═════ Records to use ═════

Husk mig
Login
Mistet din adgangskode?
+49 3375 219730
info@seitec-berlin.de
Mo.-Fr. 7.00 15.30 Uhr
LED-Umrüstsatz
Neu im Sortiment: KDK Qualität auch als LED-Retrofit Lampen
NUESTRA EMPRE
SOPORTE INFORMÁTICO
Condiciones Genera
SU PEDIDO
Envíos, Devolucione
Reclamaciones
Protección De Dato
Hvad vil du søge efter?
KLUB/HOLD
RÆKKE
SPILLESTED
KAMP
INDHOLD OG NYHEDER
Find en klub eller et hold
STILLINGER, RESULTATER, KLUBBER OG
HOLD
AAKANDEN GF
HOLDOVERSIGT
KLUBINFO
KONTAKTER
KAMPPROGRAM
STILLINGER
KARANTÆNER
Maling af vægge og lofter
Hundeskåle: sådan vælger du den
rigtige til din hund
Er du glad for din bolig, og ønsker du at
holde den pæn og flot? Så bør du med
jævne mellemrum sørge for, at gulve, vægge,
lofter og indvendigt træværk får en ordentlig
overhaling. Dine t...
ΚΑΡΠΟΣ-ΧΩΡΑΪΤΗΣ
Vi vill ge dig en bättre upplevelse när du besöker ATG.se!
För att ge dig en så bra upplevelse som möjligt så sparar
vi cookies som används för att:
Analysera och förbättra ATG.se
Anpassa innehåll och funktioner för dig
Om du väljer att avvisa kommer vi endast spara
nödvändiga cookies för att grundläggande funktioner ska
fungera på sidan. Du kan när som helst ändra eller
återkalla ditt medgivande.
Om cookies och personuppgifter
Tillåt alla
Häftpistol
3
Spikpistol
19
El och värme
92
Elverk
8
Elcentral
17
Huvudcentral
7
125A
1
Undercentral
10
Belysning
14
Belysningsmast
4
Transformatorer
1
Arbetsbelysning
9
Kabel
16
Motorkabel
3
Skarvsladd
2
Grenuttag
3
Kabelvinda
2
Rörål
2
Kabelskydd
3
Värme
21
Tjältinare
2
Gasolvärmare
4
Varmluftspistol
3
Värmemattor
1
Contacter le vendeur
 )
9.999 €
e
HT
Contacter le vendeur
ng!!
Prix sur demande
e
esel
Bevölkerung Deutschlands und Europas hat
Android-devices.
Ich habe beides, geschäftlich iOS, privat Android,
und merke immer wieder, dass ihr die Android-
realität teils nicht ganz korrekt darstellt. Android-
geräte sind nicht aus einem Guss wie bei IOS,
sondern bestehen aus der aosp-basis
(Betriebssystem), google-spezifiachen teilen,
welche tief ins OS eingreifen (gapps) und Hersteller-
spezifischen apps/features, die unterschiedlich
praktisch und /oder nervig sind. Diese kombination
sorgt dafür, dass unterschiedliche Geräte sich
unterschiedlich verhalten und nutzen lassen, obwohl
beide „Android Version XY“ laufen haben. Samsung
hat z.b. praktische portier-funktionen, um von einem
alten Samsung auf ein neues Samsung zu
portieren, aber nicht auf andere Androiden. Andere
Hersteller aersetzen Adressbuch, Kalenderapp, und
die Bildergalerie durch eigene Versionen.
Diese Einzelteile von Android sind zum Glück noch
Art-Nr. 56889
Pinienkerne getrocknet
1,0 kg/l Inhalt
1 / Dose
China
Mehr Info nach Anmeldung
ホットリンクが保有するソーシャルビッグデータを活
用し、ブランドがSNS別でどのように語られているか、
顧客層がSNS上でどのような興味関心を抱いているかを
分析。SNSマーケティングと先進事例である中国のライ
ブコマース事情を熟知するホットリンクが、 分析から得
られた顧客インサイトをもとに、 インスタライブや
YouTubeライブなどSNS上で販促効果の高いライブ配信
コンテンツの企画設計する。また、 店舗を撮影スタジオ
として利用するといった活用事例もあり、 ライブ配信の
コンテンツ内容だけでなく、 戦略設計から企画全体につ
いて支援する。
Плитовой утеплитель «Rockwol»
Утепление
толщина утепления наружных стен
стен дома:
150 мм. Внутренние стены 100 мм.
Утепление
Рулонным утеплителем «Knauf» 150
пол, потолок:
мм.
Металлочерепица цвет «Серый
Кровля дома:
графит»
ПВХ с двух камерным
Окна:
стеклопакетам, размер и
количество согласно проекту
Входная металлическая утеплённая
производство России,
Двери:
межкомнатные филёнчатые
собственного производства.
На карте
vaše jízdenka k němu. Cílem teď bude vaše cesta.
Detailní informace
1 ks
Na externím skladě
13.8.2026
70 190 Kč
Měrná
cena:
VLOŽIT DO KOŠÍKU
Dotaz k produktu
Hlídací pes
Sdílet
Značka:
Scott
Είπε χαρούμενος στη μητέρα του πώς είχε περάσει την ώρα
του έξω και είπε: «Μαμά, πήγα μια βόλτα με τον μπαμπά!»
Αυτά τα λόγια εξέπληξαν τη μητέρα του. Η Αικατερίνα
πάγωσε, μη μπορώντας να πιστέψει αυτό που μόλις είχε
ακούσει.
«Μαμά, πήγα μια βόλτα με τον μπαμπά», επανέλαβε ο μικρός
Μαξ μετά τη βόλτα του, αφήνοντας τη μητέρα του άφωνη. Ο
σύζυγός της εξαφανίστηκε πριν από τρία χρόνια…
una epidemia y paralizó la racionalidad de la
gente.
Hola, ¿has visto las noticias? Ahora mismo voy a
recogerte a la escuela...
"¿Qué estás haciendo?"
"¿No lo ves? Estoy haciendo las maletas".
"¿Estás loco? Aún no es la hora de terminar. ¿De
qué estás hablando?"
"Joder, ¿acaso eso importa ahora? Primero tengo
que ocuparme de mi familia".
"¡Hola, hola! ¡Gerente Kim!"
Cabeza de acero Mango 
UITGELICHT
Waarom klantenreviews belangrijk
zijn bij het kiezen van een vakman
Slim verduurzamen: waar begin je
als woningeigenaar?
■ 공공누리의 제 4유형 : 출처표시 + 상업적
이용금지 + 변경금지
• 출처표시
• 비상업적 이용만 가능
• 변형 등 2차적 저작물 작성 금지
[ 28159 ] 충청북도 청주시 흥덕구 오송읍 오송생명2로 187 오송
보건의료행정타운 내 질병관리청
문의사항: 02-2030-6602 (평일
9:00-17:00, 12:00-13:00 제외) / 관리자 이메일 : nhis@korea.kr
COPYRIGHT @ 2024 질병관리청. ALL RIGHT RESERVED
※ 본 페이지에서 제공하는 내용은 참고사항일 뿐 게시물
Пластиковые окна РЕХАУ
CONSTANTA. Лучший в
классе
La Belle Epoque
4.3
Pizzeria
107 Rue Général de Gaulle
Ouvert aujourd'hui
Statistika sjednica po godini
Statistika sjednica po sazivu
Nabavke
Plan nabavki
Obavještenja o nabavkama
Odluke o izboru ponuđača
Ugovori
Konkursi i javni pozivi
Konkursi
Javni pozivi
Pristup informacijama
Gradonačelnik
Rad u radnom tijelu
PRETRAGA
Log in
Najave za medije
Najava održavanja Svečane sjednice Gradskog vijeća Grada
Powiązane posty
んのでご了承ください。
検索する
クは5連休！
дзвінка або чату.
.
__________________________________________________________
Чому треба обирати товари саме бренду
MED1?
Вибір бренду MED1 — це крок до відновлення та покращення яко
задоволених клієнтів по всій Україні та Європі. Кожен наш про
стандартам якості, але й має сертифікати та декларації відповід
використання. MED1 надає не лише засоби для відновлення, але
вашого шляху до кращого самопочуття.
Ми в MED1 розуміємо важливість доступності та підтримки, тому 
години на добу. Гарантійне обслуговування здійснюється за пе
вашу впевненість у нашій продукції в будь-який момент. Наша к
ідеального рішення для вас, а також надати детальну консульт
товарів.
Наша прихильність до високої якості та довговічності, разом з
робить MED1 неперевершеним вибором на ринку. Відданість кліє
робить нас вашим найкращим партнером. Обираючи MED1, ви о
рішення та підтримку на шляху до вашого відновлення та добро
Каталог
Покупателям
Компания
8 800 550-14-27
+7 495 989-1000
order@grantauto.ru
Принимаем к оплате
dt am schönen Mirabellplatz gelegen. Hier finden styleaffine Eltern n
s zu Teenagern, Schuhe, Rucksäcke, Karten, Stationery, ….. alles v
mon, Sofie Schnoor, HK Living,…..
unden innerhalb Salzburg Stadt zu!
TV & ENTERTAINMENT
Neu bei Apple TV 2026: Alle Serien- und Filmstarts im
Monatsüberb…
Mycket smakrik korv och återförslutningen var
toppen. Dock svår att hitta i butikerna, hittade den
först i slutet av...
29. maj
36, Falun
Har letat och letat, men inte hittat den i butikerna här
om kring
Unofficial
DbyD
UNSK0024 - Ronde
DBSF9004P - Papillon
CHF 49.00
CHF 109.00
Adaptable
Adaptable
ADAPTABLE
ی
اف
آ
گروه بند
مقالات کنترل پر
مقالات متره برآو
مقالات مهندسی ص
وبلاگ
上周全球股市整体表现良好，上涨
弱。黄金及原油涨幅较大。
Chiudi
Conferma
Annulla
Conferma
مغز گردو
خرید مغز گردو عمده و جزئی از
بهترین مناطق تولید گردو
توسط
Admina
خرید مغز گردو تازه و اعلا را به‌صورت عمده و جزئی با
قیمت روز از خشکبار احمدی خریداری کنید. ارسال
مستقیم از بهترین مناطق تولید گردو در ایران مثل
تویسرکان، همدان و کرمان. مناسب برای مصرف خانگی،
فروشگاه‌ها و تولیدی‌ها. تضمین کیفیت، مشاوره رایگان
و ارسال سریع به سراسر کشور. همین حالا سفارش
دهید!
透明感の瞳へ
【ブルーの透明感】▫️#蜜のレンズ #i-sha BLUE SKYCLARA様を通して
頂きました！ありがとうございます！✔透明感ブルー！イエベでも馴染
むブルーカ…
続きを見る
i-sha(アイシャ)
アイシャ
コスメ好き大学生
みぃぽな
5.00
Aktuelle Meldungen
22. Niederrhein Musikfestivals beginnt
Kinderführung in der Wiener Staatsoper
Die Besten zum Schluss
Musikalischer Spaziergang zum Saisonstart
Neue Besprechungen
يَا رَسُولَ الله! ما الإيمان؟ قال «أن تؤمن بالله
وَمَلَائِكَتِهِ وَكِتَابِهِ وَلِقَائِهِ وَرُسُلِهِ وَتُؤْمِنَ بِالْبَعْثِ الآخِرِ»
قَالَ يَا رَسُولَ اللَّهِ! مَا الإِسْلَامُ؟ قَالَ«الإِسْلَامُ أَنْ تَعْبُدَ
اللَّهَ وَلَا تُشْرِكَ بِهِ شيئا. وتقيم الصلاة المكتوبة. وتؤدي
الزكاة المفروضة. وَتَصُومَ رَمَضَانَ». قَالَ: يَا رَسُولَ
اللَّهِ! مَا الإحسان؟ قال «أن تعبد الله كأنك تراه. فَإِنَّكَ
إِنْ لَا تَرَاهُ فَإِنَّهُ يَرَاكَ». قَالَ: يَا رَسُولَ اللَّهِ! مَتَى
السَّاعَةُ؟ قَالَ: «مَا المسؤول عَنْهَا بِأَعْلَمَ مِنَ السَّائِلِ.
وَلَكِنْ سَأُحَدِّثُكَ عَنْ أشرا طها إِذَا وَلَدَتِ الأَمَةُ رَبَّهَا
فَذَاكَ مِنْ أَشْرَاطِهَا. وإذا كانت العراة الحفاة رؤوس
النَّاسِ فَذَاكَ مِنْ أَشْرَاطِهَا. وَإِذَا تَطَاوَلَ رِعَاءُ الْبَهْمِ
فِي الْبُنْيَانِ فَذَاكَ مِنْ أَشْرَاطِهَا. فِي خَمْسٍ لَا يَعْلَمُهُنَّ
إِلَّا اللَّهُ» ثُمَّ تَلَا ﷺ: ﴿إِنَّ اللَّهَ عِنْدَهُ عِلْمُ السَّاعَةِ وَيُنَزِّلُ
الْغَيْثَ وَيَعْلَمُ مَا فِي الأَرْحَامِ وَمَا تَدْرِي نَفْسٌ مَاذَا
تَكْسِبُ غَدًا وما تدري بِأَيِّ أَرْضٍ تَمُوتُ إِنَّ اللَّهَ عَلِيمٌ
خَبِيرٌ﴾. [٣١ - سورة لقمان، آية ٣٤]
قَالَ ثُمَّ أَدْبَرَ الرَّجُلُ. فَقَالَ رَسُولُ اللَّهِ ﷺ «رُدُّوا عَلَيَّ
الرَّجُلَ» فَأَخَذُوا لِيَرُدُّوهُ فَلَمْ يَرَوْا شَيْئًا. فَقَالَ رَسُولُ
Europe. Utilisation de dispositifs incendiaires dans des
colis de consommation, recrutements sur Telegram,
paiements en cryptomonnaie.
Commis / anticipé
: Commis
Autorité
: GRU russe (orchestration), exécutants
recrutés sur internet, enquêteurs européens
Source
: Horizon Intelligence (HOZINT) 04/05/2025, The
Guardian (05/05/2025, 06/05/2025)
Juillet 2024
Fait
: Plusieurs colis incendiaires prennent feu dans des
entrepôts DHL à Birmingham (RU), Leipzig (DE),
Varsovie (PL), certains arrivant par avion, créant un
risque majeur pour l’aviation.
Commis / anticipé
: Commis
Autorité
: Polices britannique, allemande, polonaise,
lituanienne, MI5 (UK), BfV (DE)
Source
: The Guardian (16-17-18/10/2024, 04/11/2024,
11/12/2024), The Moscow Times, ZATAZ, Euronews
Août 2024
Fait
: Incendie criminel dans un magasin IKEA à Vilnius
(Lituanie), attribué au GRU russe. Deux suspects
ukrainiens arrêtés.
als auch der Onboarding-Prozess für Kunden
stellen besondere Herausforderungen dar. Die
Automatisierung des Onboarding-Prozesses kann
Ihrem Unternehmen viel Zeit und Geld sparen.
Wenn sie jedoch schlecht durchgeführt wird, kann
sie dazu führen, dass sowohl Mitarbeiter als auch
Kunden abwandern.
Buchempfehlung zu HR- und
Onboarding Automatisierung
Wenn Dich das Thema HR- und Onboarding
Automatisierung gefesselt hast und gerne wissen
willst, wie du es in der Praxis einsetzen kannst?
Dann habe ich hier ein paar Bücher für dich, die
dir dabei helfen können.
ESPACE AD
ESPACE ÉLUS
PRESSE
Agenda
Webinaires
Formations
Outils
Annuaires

═════

* [Work required]: In the listing above, find the line with "Obavještenja o nabavkama" and the line with "Ми в MED1 розуміємо", then reproduce both and every line between them exactly.

* [Output below]:
Obavještenja o nabavkama
Odluke o izboru ponuđača
Ugovori
Konkursi i javni pozivi
Konkursi
Javni pozivi
Pristup informacijama
Gradonačelnik
Rad u radnom tijelu
PRETRAGA
Log in
Najave za medije
Najava održavanja Svečane sjednice Gradskog vijeća Grada
Powiązane posty
んのでご了承ください。
検索する
クは5連休！
дзвінка або чату.
.
__________________________________________________________
Чому треба обирати товари саме бренду
MED1?
Вибір бренду MED1 — це крок до відновлення та покращення яко
задоволених клієнтів по всій Україні та Європі. Кожен наш про
стандартам якості, але й має сертифікати та декларації відповід
використання. MED1 надає не лише засоби для відновлення, але
вашого шляху до кращого самопочуття.
Ми в MED1 розуміємо важливість доступності та підтримки, тому 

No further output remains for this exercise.